In its judgment of 1 October 2025, case no. I FSK 1539/22, the Supreme Administrative Court (NSA) confirmed that an entity offering SaaS solutions for online stores may be considered an operator of an electronic interface facilitating sales, and therefore a taxpayer obliged to settle VAT on transactions carried out via the provided system.
An operator of an electronic interface is not limited to large marketplaces
The Supreme Administrative Court pointed out that the status of a taxpayer facilitating sales through an electronic interface does not apply exclusively to large online platforms (such as Amazon or Temu). It is sufficient for an entity to participate in the transaction in a real way, even if its role is indirect or supplementary.
According to Article 7a(1) of the Polish VAT Act and Article 5b of Regulation 282/2011, any entity that facilitates, via an electronic interface, the sale of goods—including distance sales of imported products with a value not exceeding EUR 150—may be recognized as a taxpayer. Consequently, the definition of a facilitating taxpayer is broad and also covers providers of technologies supporting the sales process, even if they do not operate a classic online store or marketplace and act merely as intermediaries in the transaction.
The SaaS model as a form of facilitating sales
The case considered by the NSA concerned a company providing online store software in a SaaS model. The software allowed end customers to place orders, choose payment methods, submit the data required to complete the transaction, and use the complaints system. At the same time, the user of the software had access to tools for processing orders and communicating with customers. In practice, this meant that the sale of goods took place through the electronic interface created and managed by the company.
The company emphasized that it did not participate in the sales process and merely provided an IT tool and server space, while the store regulations and the conclusion of the sales contract remained the responsibility of the seller. However, the tax authority and administrative courts did not accept this argument.
KIS, WSA and NSA’s position on facilitating sales
Both the Director of the National Revenue Information (KIS) and the administrative courts of both instances held that the company’s activities went beyond merely providing an IT tool. These activities included offering a shopping cart, supporting the payment process, handling orders, possessing customer and transaction data, and accepting complaints regarding deliveries. According to the courts, such activities demonstrate a direct influence on the sales process, meeting the criteria for recognizing the company as an operator of an electronic interface under the VAT Act.

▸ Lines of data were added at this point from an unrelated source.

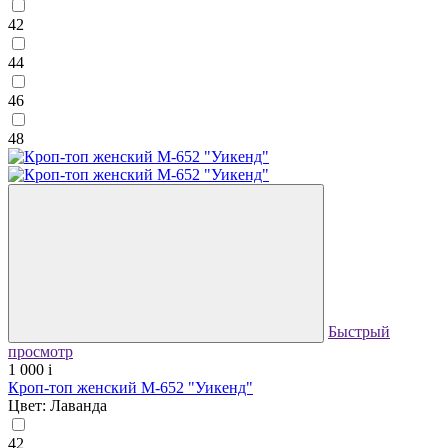
42
44
46
48
Быстрый
просмотр
1 000
i
Кроп-топ женский М-652 "Уикенд"
Цвет: Лаванда
42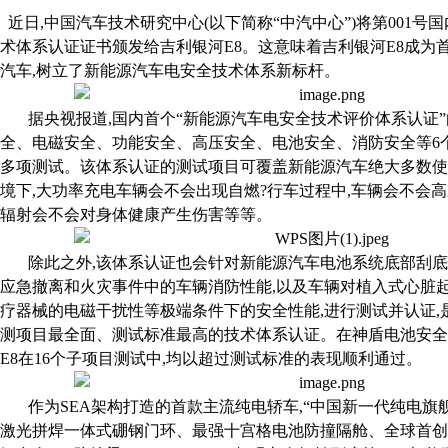
近日,中国汽车技术研究中心(以下简称“中汽中心”)将第0
01
号国
术体系认证证书颁发给吉利银河E
8
。这意味着吉利银河E8成为
汽车,树立了新能源汽车电安全技术体系新标杆。
据央视报道,国内首个“新能源汽车电安全技术评价体系认证”
全、电磁安全、功能安全、高压安全、电池安全、消防安全等6个维
多项测试。该体系认证的测试项目可覆盖新能源汽车绝大多数使
境下,大功率充电车辆会不会出现自燃?行车过程中,车辆会不会高
辐射会不会对身体健康产生伤害等等。
除此之外,该体系认证也会针对新能源汽车电池系统底部刮
应急撤离和火灾事件中的车辆消防性能,以及车辆对植入式心脏
疗器械的电磁干扰性等极端条件下的安全性能,进行测试并认证,
测项目最全面、测试标准最高的技术体系认证。在神盾电池安全
E8在16个子项目测试中,均以超过测试标准的表现顺利通过。
作为SEA架构打造的首款主流纯电轿车,“中国新一代纯电旗舰
激光拼焊一体式硼钢门环、最强十宫格电池防撞隔舱、全球首创“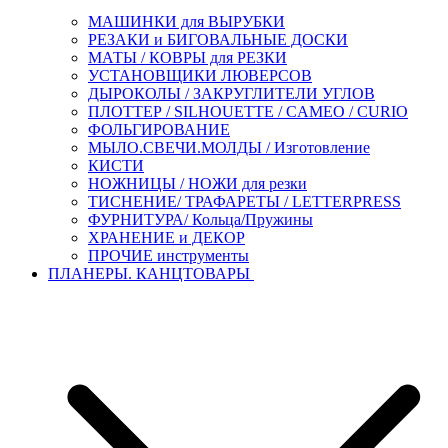
МАШИНКИ для ВЫРУБКИ
РЕЗАКИ и БИГОВАЛЬНЫЕ ДОСКИ
МАТЫ / КОВРЫ для РЕЗКИ
УСТАНОВЩИКИ ЛЮВЕРСОВ
ДЫРОКОЛЫ / ЗАКРУГЛИТЕЛИ УГЛОВ
ПЛОТТЕР / SILHOUETTE / CAMEO / CURIO
ФОЛЬГИРОВАНИЕ
МЫЛО.СВЕЧИ.МОЛДЫ / Изготовление
КИСТИ
НОЖНИЦЫ / НОЖИ для резки
ТИСНЕНИЕ/ ТРАФАРЕТЫ / LETTERPRESS
ФУРНИТУРА/ Кольца/Пружины
ХРАНЕНИЕ и ДЕКОР
ПРОЧИЕ инструменты
ПЛАНЕРЫ. КАНЦТОВАРЫ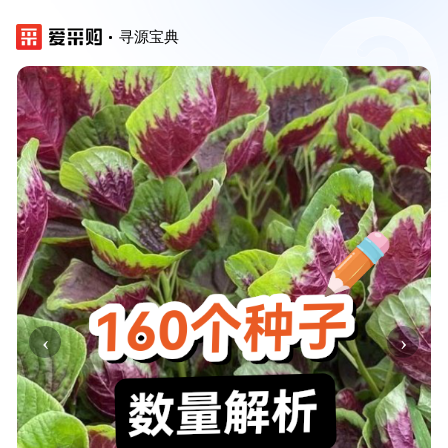
寻源宝典
‹
›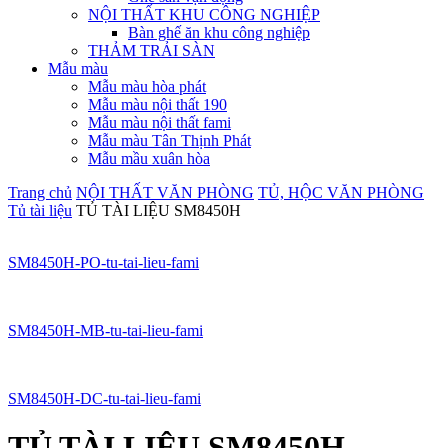
NỘI THẤT KHU CÔNG NGHIỆP
Bàn ghế ăn khu công nghiệp
THẢM TRẢI SÀN
Mẫu màu
Mẫu màu hòa phát
Mẫu màu nội thất 190
Mẫu màu nội thất fami
Mẫu màu Tân Thịnh Phát
Mẫu mầu xuân hòa
Trang chủ
NỘI THẤT VĂN PHÒNG
TỦ, HỘC VĂN PHÒNG
Tủ tài liệu
TỦ TÀI LIỆU SM8450H
SM8450H-PO-tu-tai-lieu-fami
SM8450H-MB-tu-tai-lieu-fami
SM8450H-DC-tu-tai-lieu-fami
TỦ TÀI LIỆU SM8450H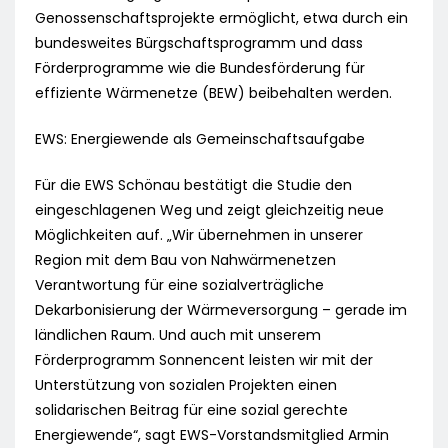
Genossenschaftsprojekte ermöglicht, etwa durch ein
bundesweites Bürgschaftsprogramm und dass
Förderprogramme wie die Bundesförderung für
effiziente Wärmenetze (BEW) beibehalten werden.
EWS: Energiewende als Gemeinschaftsaufgabe
Für die EWS Schönau bestätigt die Studie den
eingeschlagenen Weg und zeigt gleichzeitig neue
Möglichkeiten auf. „Wir übernehmen in unserer
Region mit dem Bau von Nahwärmenetzen
Verantwortung für eine sozialverträgliche
Dekarbonisierung der Wärmeversorgung – gerade im
ländlichen Raum. Und auch mit unserem
Förderprogramm Sonnencent leisten wir mit der
Unterstützung von sozialen Projekten einen
solidarischen Beitrag für eine sozial gerechte
Energiewende“, sagt EWS-Vorstandsmitglied Armin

The Supreme Administrative Court noted that even indirect involvement in shaping delivery terms and the payment process may determine VAT taxpayer status. As a result, VAT settlement and reporting obligations may be transferred to the company for supplies made by merchants (system users – sellers) through its system.
What does this mean for the e-commerce sector?
The NSA emphasized that the assessment of “facilitating” sales should be based on the actual scope of services rather than declarations or the adopted business model. The mere fact that contractual responsibility (terms & conditions, returns, pricing) is assigned to the seller does not eliminate VAT obligations on the part of the SaaS provider.
The cited judgment confirms that entities offering online stores in a SaaS model may be recognized as operators of electronic interfaces facilitating sales, and thus VAT taxpayers. The scope of VAT obligations depends on the actual—not declared—nature of participation in the transaction, and tax obligations may also be imposed on smaller technology entities. This NSA ruling may set a new interpretative direction, especially for technology companies providing services to the e-commerce sector.